A scendere in campo per la raccolta delle firme nel viterbese sarà direttamente il leader della Lega Matteo Salvini, che presenzierà alle 10.00 presso il gazebo di Tarquinia in Piazza delle Naiadi.
Sei i quesiti referendari su cui la Lega rivolge l’invito ai cittadini per cambiare la giustizia:
1. Riforma del Csm, per dire  stop allo strapotere delle correnti;
2  Responsabilità diretta dei magistrati per introdurre tutele per i cittadini, secondo l’equazione: chi sbaglia, paga.

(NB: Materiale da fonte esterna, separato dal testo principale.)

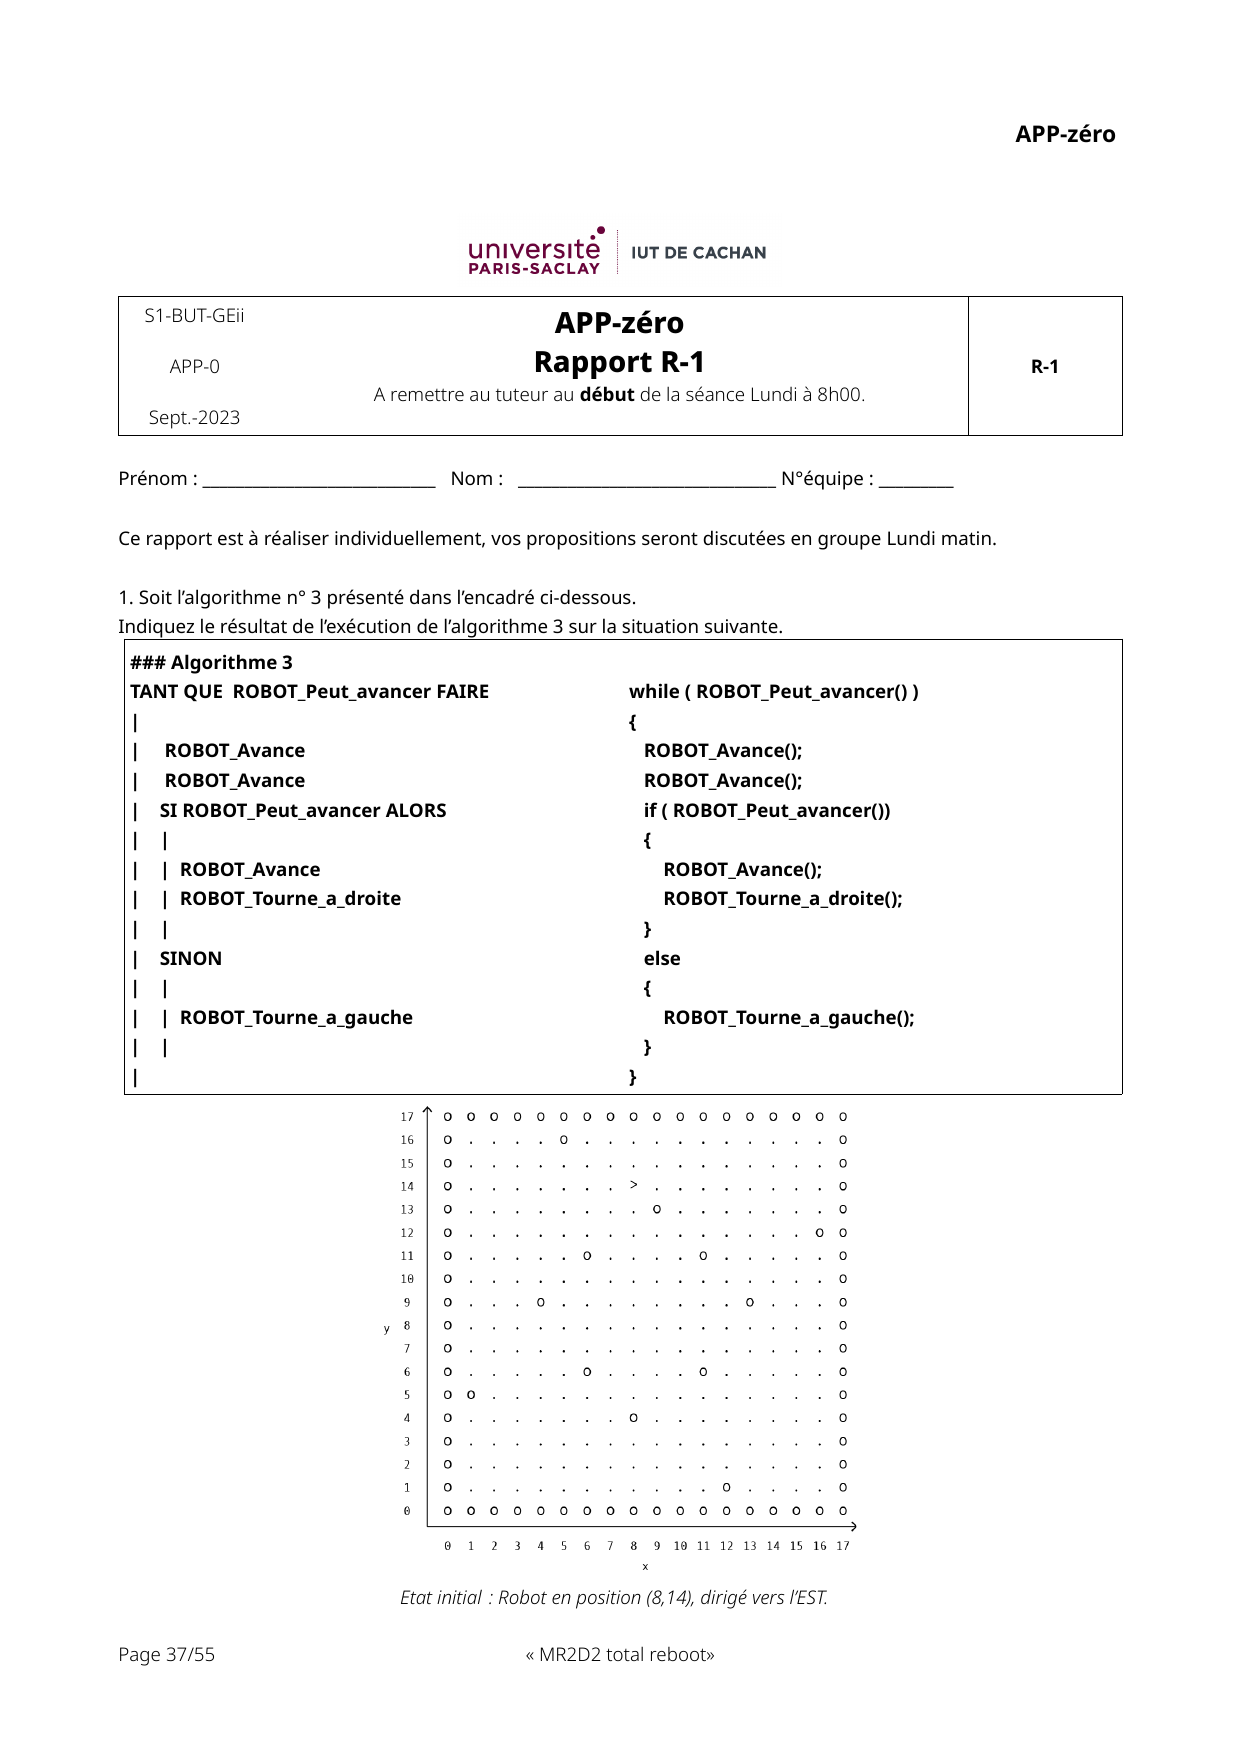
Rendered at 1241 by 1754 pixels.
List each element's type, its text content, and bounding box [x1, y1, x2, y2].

table_header while ( ROBOT_Peut_avancer() ) { ROBOT_Avance(); ROBOT_Avance(); if ( ROBOT_Peut_avancer()) { ROBOT_Avance(); ROBOT_Tourne_a_droite(); } else { ROBOT_Tourne_a_gauche(); } } [623, 640, 1122, 1094]
table_header [271, 208, 968, 296]
text Prénom : ____________________________ Nom : _______________________________ N°équipe : _________ [118, 467, 1122, 491]
table_header [118, 208, 271, 296]
table_cell S1-BUT-GEii APP-0 Sept.-2023 [119, 297, 271, 435]
table_header ### Algorithme 3 TANT QUE ROBOT_Peut_avancer FAIRE | | ROBOT_Avance | ROBOT_Avance | SI ROBOT_Peut_avancer ALORS | | | | ROBOT_Avance | | ROBOT_Tourne_a_droite | | | SINON | | | | ROBOT_Tourne_a_gauche | | | [125, 640, 623, 1094]
text 1. Soit l’algorithme n° 3 présenté dans l’encadré ci-dessous. [118, 585, 1122, 609]
table_header [968, 208, 1122, 296]
picture [383, 1106, 857, 1572]
text Indiquez le résultat de l’exécution de l’algorithme 3 sur la situation suivante. [118, 615, 1122, 638]
table_cell APP-zéro Rapport R-1 A remettre au tuteur au début de la séance Lundi à 8h00. [271, 297, 968, 435]
picture [457, 213, 782, 287]
text Etat initial : Robot en position (8,14), dirigé vers l’EST. [118, 1584, 1122, 1610]
text Ce rapport est à réaliser individuellement, vos propositions seront discutées en groupe Lundi matin. [118, 526, 1122, 550]
table_cell R-1 [969, 297, 1122, 435]
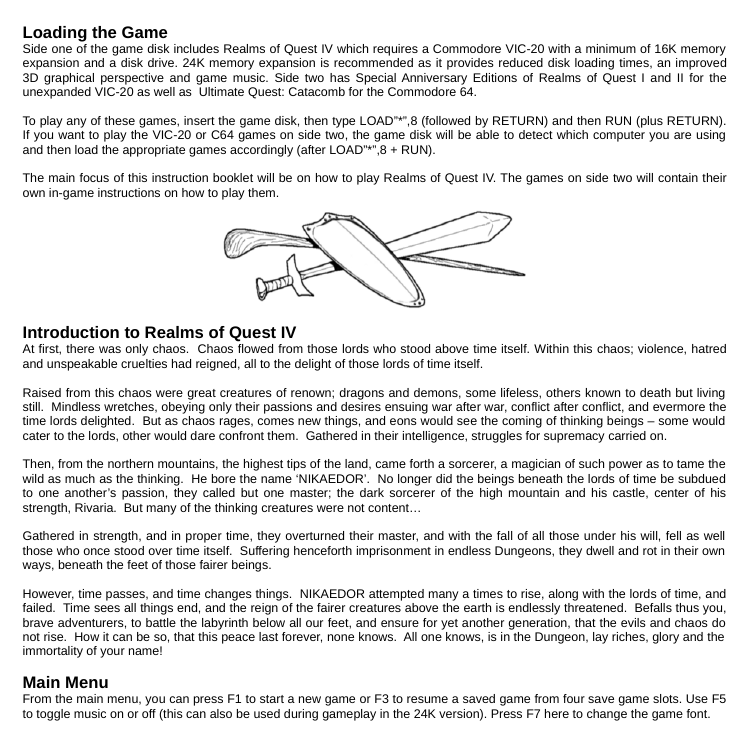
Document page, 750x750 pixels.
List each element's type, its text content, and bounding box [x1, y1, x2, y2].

text To play any of these games, insert the game disk, then type LOAD”*”,8 (followed by RETURN) and then RUN (plus RETURN). If you want to play the VIC-20 or C64 games on side two, the game disk will be able to detect which computer you are using and then load the appropriate games accordingly (after LOAD”*”,8 + RUN). [22, 113, 727, 157]
subtitle Introduction to Realms of Quest IV [22, 323, 727, 342]
text At first, there was only chaos. Chaos flowed from those lords who stood above time itself. Within this chaos; violence, hatred and unspeakable cruelties had reigned, all to the delight of those lords of time itself. [22, 342, 727, 371]
text Then, from the northern mountains, the highest tips of the land, came forth a sorcerer, a magician of such power as to tame the wild as much as the thinking. He bore the name ‘NIKAEDOR’. No longer did the beings beneath the lords of time be subdued to one another’s passion, they called but one master; the dark sorcerer of the high mountain and his castle, center of his strength, Rivaria. But many of the thinking creatures were not content… [22, 457, 727, 514]
subtitle Loading the Game [22, 22, 727, 42]
text However, time passes, and time changes things. NIKAEDOR attempted many a times to rise, along with the lords of time, and failed. Time sees all things end, and the reign of the fairer creatures above the earth is endlessly threatened. Befalls thus you, brave adventurers, to battle the labyrinth below all our feet, and ensure for yet another generation, that the evils and chaos do not rise. How it can be so, that this peace last forever, none knows. All one knows, is in the Dungeon, lay riches, glory and the immortality of your name! [22, 586, 727, 658]
text The main focus of this instruction booklet will be on how to play Realms of Quest IV. The games on side two will contain their own in-game instructions on how to play them. [22, 171, 727, 200]
text Side one of the game disk includes Realms of Quest IV which requires a Commodore VIC-20 with a minimum of 16K memory expansion and a disk drive. 24K memory expansion is recommended as it provides reduced disk loading times, an improved 3D graphical perspective and game music. Side two has Special Anniversary Editions of Realms of Quest I and II for the unexpanded VIC-20 as well as Ultimate Quest: Catacomb for the Commodore 64. [22, 42, 727, 99]
text From the main menu, you can press F1 to start a new game or F3 to resume a saved game from four save game slots. Use F5 to toggle music on or off (this can also be used during gameplay in the 24K version). Press F7 here to change the game font. [22, 692, 727, 721]
text Raised from this chaos were great creatures of renown; dragons and demons, some lifeless, others known to death but living still. Mindless wretches, obeying only their passions and desires ensuing war after war, conflict after conflict, and evermore the time lords delighted. But as chaos rages, comes new things, and eons would see the coming of thinking beings – some would cater to the lords, other would dare confront them. Gathered in their intelligence, struggles for supremacy carried on. [22, 385, 727, 443]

3. Equa valutazione dei magistrati, perché non possono essere controllati solo da altri magistrati.
4. Separazione delle carriere dei magistrati, con cui la Lega vuole fissare uno stop alle porte girevoli per ruoli e funzioni
5. Limiti agli abusi della custodia cautelare, per una giustizia giusta e un equo processo, per tutti.
6. Abolizione decreto Severino, prevedendo più tutele per sindaci e amministratori.
A Viterbo, Vetralla, Tuscania, Nepi e Monterosi, i primi comuni ad aprire il weekend referendario,  si sono registrate affluenze da record e sono state oltre 1000 le firme raccolte nei primi due giorni.
Questo fine settimana sarà possibile firmare nella Tuscia nei seguenti comuni:
A Viterbo a piazza dei Caduti (Sacrario) dalle 10:30 alle 13.00 e dalle 16.30 alle 19:00 di sabato 10 luglio.
A Civita Castellana, venerdì 9 luglio e sabato 10 luglio, dalle 17 alle 19, presso piazza Matteotti e sabato 10 luglio anche presso viale Fiume Treia, al mercato settimanale, dalle ore 9.30 alle 13.
A Orte, sabato 10 e domenica 11 luglio, in Piazza della Libertà, dalle ore 10 alle 13.
A Bassano Romano, in piazza Donatori di Sangue, sabato 10 e domenica 11 luglio, dalle ore 9 alle ore 13.
A Tarquinia Lido, domenica 11 luglio, presso piazza delle Naiadi, dalle ore 10 alle 13, alla presenza del leader della Lega Matteo Salvini.